The concept of rate of change is crucial in understanding how one quantity varies in relation to another. In the context of the exercise, the rate of change is used to describe how the temperature of the yam evolves over time.
The function provided, \( f(t) \), represents the temperature of the yam at any given time \( t \), measured in minutes. When we talk about the rate at which the yam's temperature changes, we are essentially looking at how quickly or slowly this temperature increases.
The rate of change is positive when the temperature increases as time progresses, as is the case in this scenario where the yam is being heated in the oven. This means that as more time passes, the temperature keeps going up at a certain rate.

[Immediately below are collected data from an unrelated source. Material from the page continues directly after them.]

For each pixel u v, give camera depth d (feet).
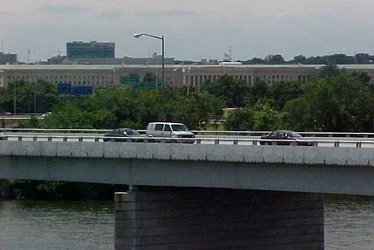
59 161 501.15
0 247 574.97
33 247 573.74
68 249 564.71
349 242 561.02
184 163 459.73
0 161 517.14
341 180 412.57
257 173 436.76
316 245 506.48
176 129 589.73
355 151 403.34
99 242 590.14
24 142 505.25
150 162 470.39
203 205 481.05
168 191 471.62
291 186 426.92
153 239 467.11
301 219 502.79
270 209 496.23
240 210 489.67
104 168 486.38
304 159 417.08
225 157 441.68
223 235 485.15
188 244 475.31
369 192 405.39
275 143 472.44
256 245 492.95
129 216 464.65
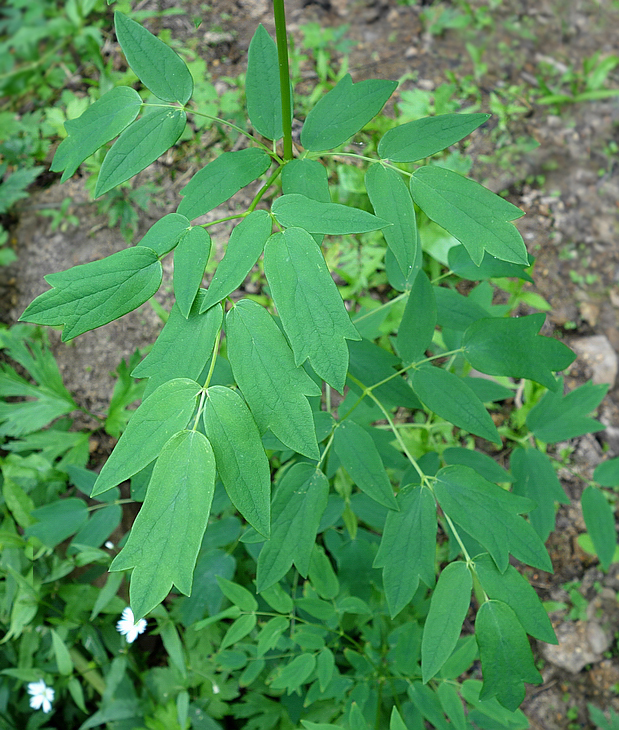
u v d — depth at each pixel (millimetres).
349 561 397
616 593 546
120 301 186
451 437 522
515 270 315
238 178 219
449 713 307
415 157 206
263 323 182
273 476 496
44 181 622
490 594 228
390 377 297
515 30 729
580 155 674
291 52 654
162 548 162
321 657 336
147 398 178
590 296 624
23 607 439
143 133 215
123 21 215
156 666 499
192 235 193
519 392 574
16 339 514
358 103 226
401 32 708
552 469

In calculus, derivatives play a central role in describing the rate of change of functions. For the yam in the oven, the derivative \( f'(t) \) gives us the rate at which the temperature changes with respect to time.
This derivative is essentially a mathematical tool that measures how much \( f(t) \) changes as \( t \) changes.

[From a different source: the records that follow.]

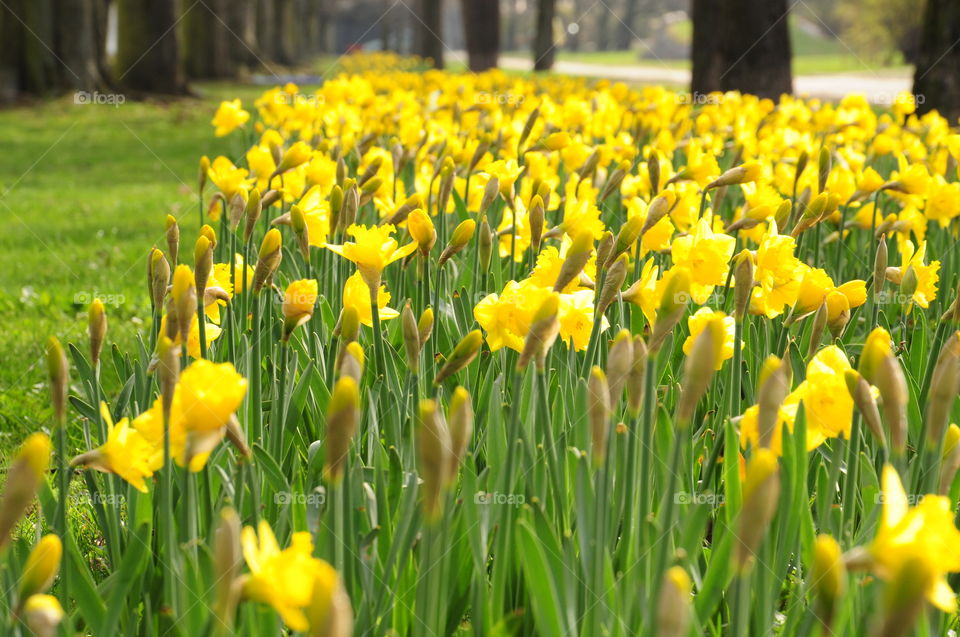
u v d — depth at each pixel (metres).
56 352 1.46
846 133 6.05
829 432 1.61
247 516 1.86
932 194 3.46
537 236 2.44
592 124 5.92
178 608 1.56
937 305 3.23
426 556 1.41
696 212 3.20
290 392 2.21
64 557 1.51
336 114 5.55
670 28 75.94
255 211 2.42
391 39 71.00
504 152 4.59
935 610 1.53
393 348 2.70
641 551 1.58
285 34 42.03
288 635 1.73
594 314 1.85
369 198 3.20
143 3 18.77
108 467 1.45
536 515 1.58
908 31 42.12
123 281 5.46
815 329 1.99
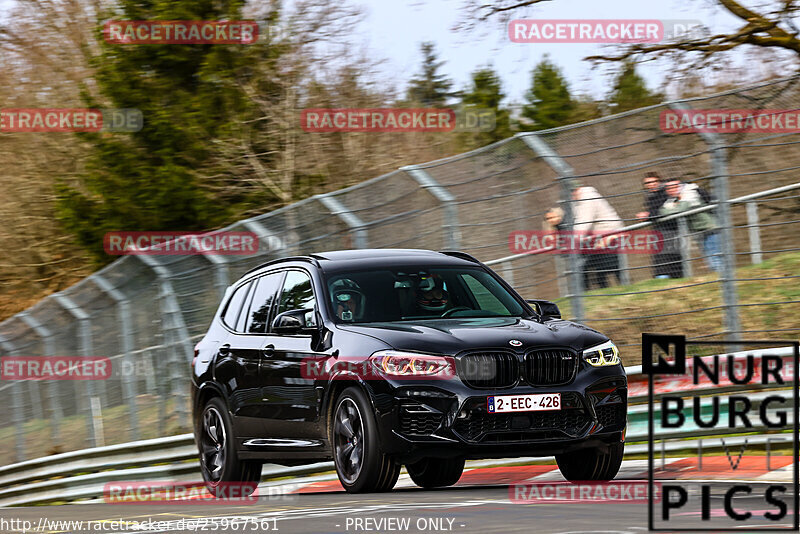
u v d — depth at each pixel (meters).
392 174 47.41
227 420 35.97
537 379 29.36
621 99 62.72
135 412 56.69
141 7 94.56
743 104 42.09
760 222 43.78
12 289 113.62
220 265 52.47
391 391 28.88
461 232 45.62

• When the derivative \( f'(t) \) is positive, as in this case, it indicates that the function is increasing — meaning the temperature is rising.
• If the derivative were zero, it would mean that the temperature is constant, and not actively changing at that moment.
• A negative derivative would signify a decrease in temperature.

Understanding the direction and magnitude of change through derivatives helps us predict and analyze behavior in various contexts.

Interpreting derivatives gives us practical insights into the problems we analyze. In the yam example, the derivative \( f'(20) = 2 \) has a specific interpretation that tells us meaningful information about the scenario at hand.
This particular statement means that at 20 minutes into the heating process, the temperature of the yam is increasing at a steady rate of 2 °F per minute.
The units of the derivative, \( \text{°F/min} \), are crucial as they indicate the change in temperature per unit of time.It's important to translate derivative values into real-world contexts:

• We learn about the behavior of the system, in this case, that the yam is getting hotter.
• It allows us to quantify how quickly processes occur, providing practical information for decision-making.

Through the interpretation of \( f'(t) \), we not only solve mathematical equations but also gain insight into how different rates affect real-world situations.